Figure 1. Corneal topography of OS showing superotemporal steepening outside of central bow-tie pattern astigmatism.
3. Discussion
Despite having high cylinder in his preoperative MR, this patient was a questionable candidate for a toric IOL implantation due to his unique corneal curvature secondary to scarring. It is imperative to obtain accurate and reproducible preoperative measurements when calculating IOL power; one must also consider patient preference and the effects of other ocular pathology.

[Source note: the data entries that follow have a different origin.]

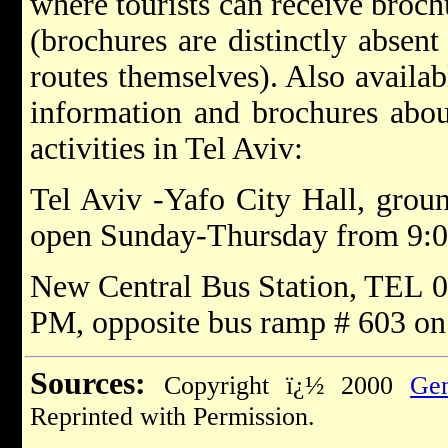
where tourists can receive broc
(brochures are distinctly absent
routes themselves). Also availab
information and brochures about
activities in Tel Aviv:
Tel Aviv -Yafo City Hall, grou
open Sunday-Thursday from 9:
New Central Bus Station, TEL 0
PM, opposite bus ramp # 603 on 
Sources:
Copyright ï¿½ 2000
Gem
Reprinted with Permission.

This patient preferred a relatively high cylinder power in his corrective spectacles, so it seemed sensible to try a toric IOL. When keratometry consistently found a cylinder axis conflicting with the MR, the IOL implantation axis was planned for the keratometry axis rather than the MR axis. Positioning the steep meridian of a toric IOL along the keratometry axis is common practice because manifest astigmatism is understood to be the result of interaction between corneal curvature and internal factors including lenticular astigmatism [12] . Removing the crystalline lens removes its effect on manifest astigmatism, and thus corneal measurements are the primary concern when designating an axis for a toric lens implant.
This patient’s measured keratometry was misleading and corneal topography provided a likely explanation. A small central bow-tie pattern was present and repeatedly measured while the scar position appeared to have been the true dominant astigmatic presence in the left cornea (Figure 1). As a result, the postoperative astigmatism after the first operation was worse by 1.00 diopter. Precisely calculating corneal refractive power is challenging since keratometry does not directly measure corneal power, and can be confounded by surgical or traumatic scars which change the relationship between the anterior and posterior cornea, altering the corneal refractive index [12] . Newer modalities such as rotating Scheimpflug imaging aim to improve measurement by scanning the anterior and posterior corneal surface [13] .
The combined optical effects of the cornea and toric IOL can be considered as two obliquely crossed spherocylinders combined to form a new spherocylinder and more complex refractive status due to irregularities and optical aberrations. When there is an unsatisfactory refractive result following toric IOL implantation, options to correct the error include corrective lenses, laser vision correction, repositioning, or IOL exchange depending on the situation [10] . A repositioning procedure was appropriate in this case because of the high postoperative compound astigmatism. Repositioning to the MR axis resulted in improvement in this patient’s vision. Cataract surgeons considering toric IOL implants should be cautious with patients having corneal scarring due to the risk of unexpected refractive changes postoperatively.